Arcteryx/Trew > Burton > Patagucc > 686....imho different classes presuming we are comparing the top of the line models for each brand. But unless you NEED or can afford the tech...get what is functional for your climate...and spend your $ riding on the hill will be much better $ spent


----------



## neni (Dec 24, 2012)

Agree with Wrath. You get what you pay for. Over the years, I had 686, Patagonia, Westbeach, Arcteryx, Burton, Spyder, Columbia whatnot, cheap, expensive, all over the place. 

The lighter and more breathable, the more one pays. Question is simply, do you _need_ a high-tech jacket? A 686 will be fine for resort riding (once you get into bootpacking/touring? You want lightness and breathability).

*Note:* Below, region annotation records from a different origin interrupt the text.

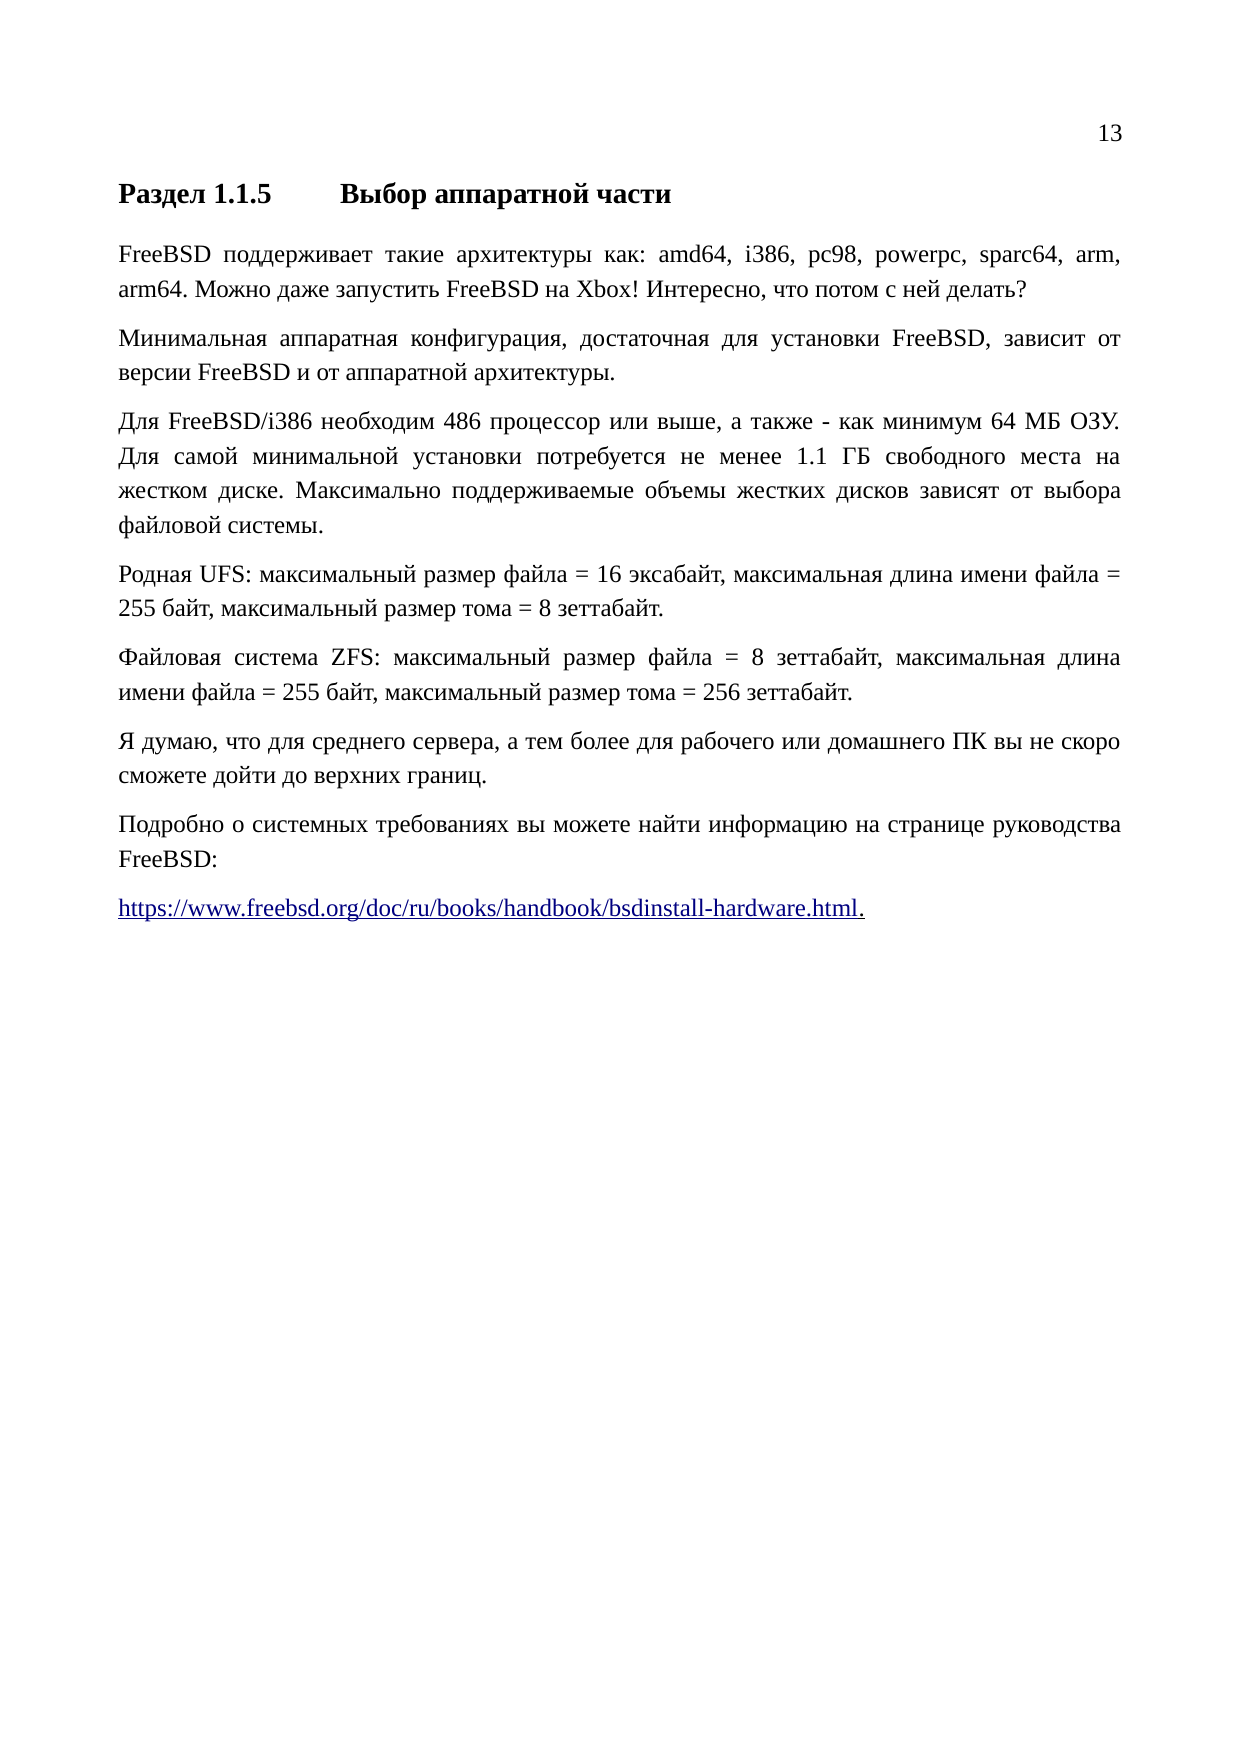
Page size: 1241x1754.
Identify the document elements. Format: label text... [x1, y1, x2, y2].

text Подробно о системных требованиях вы можете найти информацию на странице руководства FreeBSD: [118, 809, 1122, 873]
subtitle Выбор аппаратной части [118, 176, 1122, 210]
text Минимальная аппаратная конфигурация, достаточная для установки FreeBSD, зависит от версии FreeBSD и от аппаратной архитектуры. [118, 323, 1122, 386]
text Для FreeBSD/i386 необходим 486 процессор или выше, а также - как минимум 64 МБ ОЗУ. Для самой минимальной установки потребуется не менее 1.1 ГБ свободного места на жестком диске. Максимально поддерживаемые объемы жестких дисков зависят от выбора файловой системы. [118, 406, 1122, 539]
text Родная UFS: максимальный размер файла = 16 эксабайт, максимальная длина имени файла = 255 байт, максимальный размер тома = 8 зеттабайт. [118, 559, 1122, 622]
text Я думаю, что для среднего сервера, а тем более для рабочего или домашнего ПК вы не скоро сможете дойти до верхних границ. [118, 726, 1122, 789]
text https://www.freebsd.org/doc/ru/books/handbook/bsdinstall-hardware.html. [118, 893, 1122, 922]
text FreeBSD поддерживает такие архитектуры как: amd64, i386, pc98, powerpc, sparc64, arm, arm64. Можно даже запустить FreeBSD на Xbox! Интересно, что потом с ней делать? [118, 239, 1122, 303]
text Файловая система ZFS: максимальный размер файла = 8 зеттабайт, максимальная длина имени файла = 255 байт, максимальный размер тома = 256 зеттабайт. [118, 642, 1122, 706]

Edit: Oh, exception is if you're in PNW. Since it rains cats n dogs there, get a roll of garbage bags instead . I was soaking wet even in Arc' outware ridin there in pouring rain


----------



## drblast (Feb 28, 2017)

neni said:


> Edit: Oh, exception is if you're in PNW. Since it rains cats n dogs there, get a roll of garbage bags instead . I was soaking wet even in Arc' outware ridin there in pouring rain


What rain? I don't even notice anymore.


----------



## andynhamm (Sep 1, 2018)

Thanks everyone!


----------



## SlvrDragon50 (Mar 25, 2017)

I wear an Arcteryx Theta AR. My Saga bibs have been great too.


----------



## f00bar (Mar 6, 2014)

Honestly given the rather simplistic question I'd say you're 686 is fine for you. I don't mean that as a bash, just that you don't seem be asking the questions that really differentiate them other than cost.

If you do well under 50 days a year or aren't a rain or shine mindset I see know problem with 686 stuff. The real question is what you need in a jacket.


----------



## kriegs13 (Nov 28, 2016)

f00bar said:


> Honestly given the rather simplistic question I'd say you're 686 is fine for you. I don't mean that as a bash, just that you don't seem be asking the questions that really differentiate them other than cost.
> 
> If you do well under 50 days a year or aren't a rain or shine mindset I see know problem with 686 stuff. The real question is what you need in a jacket.


yup.

I liked any 686 stuff i owned in the past. But i mean airblaster is the jam


----------



## SGboarder (Jun 24, 2012)

wrathfuldeity said:


> ehhh....mmm....NO
> 
> Arcteryx/Trew > Burton > Patagucc > 686....imho different classes presuming we are comparing the top of the line models for each brand


Hm, I'd order those
Arc/Pata > Burton > Trew > 686

But completely agree with this:


wrathfuldeity said:


> But unless you NEED or can afford the tech...get what is functional for your climate...and spend your $ riding on the hill will be much better $ spent


----------



## wrathfuldeity (Oct 5, 2007)

SGboarder said:


> Hm, I'd order those
> Arc/Pata > Burton > Trew > 686
> 
> But completely agree with this:


No argument...but Trew fits my fatness better and keeps it drier in the PNW than the tailored arc/pata...for my needs.


----------